Scan the records for the line containing "cell phone: present". From there through the last line, write out each line exactly.

*** Opening Material supplied ***

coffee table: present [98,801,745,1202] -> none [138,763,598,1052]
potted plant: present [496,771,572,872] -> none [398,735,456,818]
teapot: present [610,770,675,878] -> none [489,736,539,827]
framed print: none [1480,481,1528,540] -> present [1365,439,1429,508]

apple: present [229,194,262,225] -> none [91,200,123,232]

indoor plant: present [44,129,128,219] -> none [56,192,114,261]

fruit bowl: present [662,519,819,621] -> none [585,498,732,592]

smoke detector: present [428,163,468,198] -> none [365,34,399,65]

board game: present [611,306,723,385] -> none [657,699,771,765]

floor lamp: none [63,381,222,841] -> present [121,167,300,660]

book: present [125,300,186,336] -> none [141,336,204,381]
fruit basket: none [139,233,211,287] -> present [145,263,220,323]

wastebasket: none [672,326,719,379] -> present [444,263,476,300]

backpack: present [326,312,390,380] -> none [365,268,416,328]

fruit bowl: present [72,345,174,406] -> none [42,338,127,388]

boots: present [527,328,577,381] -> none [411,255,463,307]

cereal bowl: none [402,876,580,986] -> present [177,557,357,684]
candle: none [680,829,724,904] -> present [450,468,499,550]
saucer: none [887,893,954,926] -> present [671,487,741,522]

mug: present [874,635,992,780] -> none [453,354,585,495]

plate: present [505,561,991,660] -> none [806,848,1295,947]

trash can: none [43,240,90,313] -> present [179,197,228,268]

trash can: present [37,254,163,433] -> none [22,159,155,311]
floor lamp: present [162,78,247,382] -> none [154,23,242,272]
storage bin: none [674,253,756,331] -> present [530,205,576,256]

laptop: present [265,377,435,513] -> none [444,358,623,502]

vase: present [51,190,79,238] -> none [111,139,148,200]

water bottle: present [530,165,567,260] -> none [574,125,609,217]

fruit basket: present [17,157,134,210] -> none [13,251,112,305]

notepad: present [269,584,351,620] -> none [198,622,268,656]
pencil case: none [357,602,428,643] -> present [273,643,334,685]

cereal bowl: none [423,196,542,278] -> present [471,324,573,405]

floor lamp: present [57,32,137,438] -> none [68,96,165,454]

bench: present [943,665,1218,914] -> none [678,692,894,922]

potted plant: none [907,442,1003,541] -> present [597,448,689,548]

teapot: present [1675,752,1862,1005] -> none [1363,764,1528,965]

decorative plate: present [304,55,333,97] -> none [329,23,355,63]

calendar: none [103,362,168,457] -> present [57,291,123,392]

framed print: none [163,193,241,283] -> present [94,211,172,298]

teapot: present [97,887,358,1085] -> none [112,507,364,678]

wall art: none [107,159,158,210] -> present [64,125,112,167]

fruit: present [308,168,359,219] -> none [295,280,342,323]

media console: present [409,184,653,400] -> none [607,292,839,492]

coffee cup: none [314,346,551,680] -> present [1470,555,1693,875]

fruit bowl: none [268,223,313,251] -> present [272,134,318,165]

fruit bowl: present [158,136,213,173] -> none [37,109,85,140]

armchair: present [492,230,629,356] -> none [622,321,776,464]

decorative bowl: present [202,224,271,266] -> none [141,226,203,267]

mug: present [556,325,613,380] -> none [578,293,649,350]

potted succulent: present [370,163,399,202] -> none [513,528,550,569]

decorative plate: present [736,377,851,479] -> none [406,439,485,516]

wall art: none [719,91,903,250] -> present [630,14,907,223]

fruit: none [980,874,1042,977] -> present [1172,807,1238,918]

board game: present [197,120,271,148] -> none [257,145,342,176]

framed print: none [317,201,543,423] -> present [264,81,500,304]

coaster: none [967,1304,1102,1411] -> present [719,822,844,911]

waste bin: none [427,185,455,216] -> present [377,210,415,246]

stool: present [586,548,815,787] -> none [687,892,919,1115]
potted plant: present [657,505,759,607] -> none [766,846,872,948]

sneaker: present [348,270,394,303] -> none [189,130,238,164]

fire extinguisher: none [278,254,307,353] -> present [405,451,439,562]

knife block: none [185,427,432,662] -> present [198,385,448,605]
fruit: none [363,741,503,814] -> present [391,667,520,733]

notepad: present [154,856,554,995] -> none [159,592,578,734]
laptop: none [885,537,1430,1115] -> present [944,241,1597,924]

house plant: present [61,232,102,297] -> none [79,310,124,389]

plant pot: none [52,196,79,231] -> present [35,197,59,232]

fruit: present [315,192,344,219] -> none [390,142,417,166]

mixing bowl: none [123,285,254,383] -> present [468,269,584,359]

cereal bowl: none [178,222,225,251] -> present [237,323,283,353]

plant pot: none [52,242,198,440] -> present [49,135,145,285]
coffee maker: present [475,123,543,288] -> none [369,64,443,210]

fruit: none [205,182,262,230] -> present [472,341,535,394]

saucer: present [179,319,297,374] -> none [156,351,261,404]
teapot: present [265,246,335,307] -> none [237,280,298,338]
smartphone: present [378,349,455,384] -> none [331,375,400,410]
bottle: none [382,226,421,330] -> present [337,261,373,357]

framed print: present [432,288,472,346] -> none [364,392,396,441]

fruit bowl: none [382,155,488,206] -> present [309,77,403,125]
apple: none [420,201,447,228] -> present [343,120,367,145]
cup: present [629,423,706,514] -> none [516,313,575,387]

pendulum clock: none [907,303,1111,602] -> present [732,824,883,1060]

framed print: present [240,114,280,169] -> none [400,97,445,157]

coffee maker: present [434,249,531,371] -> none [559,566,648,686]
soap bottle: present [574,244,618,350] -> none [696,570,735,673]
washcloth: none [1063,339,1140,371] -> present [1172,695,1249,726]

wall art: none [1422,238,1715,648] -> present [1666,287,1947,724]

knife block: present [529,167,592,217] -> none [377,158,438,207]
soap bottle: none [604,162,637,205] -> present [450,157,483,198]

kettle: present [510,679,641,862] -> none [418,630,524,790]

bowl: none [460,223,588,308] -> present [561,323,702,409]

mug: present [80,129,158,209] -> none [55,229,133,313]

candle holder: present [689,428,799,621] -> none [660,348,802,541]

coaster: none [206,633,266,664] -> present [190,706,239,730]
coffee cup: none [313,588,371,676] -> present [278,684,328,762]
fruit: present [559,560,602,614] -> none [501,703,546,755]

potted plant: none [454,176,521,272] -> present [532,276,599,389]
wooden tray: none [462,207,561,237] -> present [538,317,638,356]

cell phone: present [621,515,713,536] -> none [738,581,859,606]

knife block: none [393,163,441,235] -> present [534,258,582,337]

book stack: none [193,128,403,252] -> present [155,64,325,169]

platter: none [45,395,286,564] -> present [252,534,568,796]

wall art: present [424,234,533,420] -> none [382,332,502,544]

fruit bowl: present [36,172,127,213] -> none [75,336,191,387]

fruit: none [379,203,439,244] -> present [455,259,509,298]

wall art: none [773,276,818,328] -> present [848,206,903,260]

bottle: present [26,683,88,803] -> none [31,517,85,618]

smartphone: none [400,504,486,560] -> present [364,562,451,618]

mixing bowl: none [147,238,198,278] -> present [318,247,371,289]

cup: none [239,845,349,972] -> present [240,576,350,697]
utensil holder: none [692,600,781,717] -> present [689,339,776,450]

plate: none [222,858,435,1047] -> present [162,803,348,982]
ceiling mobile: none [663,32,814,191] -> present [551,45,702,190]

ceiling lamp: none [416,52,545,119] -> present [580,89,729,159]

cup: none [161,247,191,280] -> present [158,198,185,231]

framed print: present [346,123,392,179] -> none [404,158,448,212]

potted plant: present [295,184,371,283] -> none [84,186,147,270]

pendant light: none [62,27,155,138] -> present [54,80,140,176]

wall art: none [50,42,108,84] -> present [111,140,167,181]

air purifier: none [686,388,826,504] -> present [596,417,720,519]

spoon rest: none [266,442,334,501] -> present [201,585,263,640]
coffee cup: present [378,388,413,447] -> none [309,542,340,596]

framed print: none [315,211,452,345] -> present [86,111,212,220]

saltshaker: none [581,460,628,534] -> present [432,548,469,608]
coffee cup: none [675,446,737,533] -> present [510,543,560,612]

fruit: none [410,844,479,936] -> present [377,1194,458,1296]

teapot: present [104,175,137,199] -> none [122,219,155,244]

*** Closing Material supplied ***

### Expected answer
cell phone: present [621,515,713,536] -> none [738,581,859,606]

knife block: none [393,163,441,235] -> present [534,258,582,337]

book stack: none [193,128,403,252] -> present [155,64,325,169]

platter: none [45,395,286,564] -> present [252,534,568,796]

wall art: present [424,234,533,420] -> none [382,332,502,544]

fruit bowl: present [36,172,127,213] -> none [75,336,191,387]

fruit: none [379,203,439,244] -> present [455,259,509,298]

wall art: none [773,276,818,328] -> present [848,206,903,260]

bottle: present [26,683,88,803] -> none [31,517,85,618]

smartphone: none [400,504,486,560] -> present [364,562,451,618]

mixing bowl: none [147,238,198,278] -> present [318,247,371,289]

cup: none [239,845,349,972] -> present [240,576,350,697]
utensil holder: none [692,600,781,717] -> present [689,339,776,450]

plate: none [222,858,435,1047] -> present [162,803,348,982]
ceiling mobile: none [663,32,814,191] -> present [551,45,702,190]

ceiling lamp: none [416,52,545,119] -> present [580,89,729,159]

cup: none [161,247,191,280] -> present [158,198,185,231]

framed print: present [346,123,392,179] -> none [404,158,448,212]

potted plant: present [295,184,371,283] -> none [84,186,147,270]

pendant light: none [62,27,155,138] -> present [54,80,140,176]

wall art: none [50,42,108,84] -> present [111,140,167,181]

air purifier: none [686,388,826,504] -> present [596,417,720,519]

spoon rest: none [266,442,334,501] -> present [201,585,263,640]
coffee cup: present [378,388,413,447] -> none [309,542,340,596]

framed print: none [315,211,452,345] -> present [86,111,212,220]

saltshaker: none [581,460,628,534] -> present [432,548,469,608]
coffee cup: none [675,446,737,533] -> present [510,543,560,612]

fruit: none [410,844,479,936] -> present [377,1194,458,1296]

teapot: present [104,175,137,199] -> none [122,219,155,244]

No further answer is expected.